■ **Your objective**: Return every line of the listing below that contains the string "inHg", matching case exactly.

■ **Supplied records**:
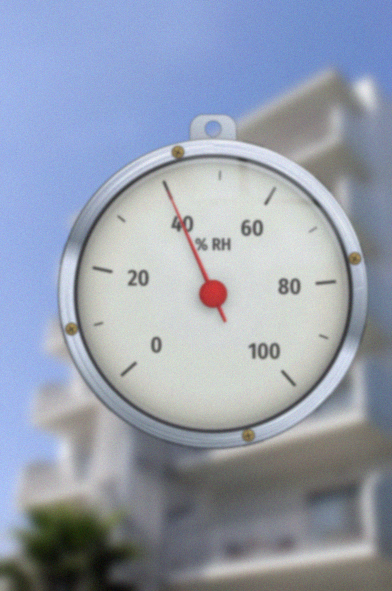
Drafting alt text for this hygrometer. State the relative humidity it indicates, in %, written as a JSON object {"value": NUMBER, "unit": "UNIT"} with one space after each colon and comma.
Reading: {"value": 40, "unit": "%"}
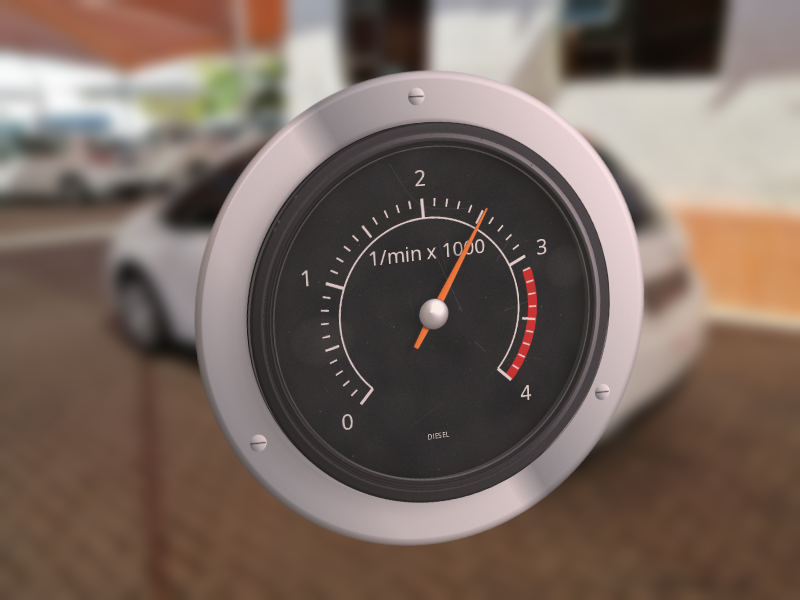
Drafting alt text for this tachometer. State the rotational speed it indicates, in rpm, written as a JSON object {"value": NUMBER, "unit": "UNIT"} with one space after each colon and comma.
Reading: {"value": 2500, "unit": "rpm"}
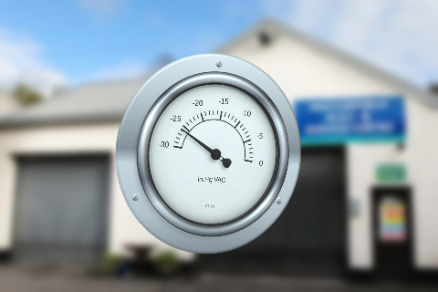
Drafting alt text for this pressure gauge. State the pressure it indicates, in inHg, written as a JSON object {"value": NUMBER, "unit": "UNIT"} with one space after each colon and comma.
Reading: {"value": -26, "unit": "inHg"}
...
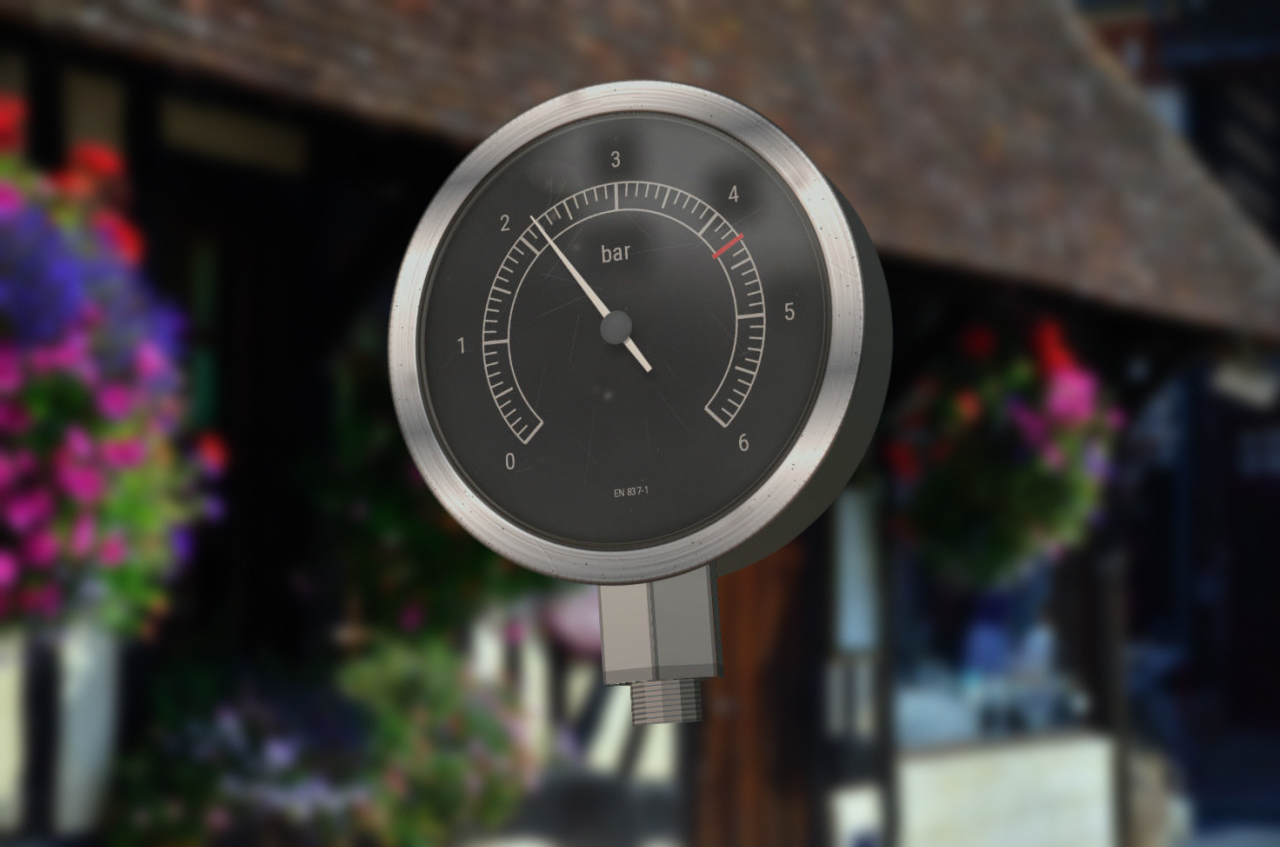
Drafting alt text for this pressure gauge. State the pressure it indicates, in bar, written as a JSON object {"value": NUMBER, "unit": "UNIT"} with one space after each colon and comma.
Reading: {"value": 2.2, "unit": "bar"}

■ **Response for this exercise**:
Drafting alt text for this pressure gauge. State the pressure it indicates, in inHg, written as a JSON object {"value": NUMBER, "unit": "UNIT"} with one space after each colon and comma.
Reading: {"value": -26, "unit": "inHg"}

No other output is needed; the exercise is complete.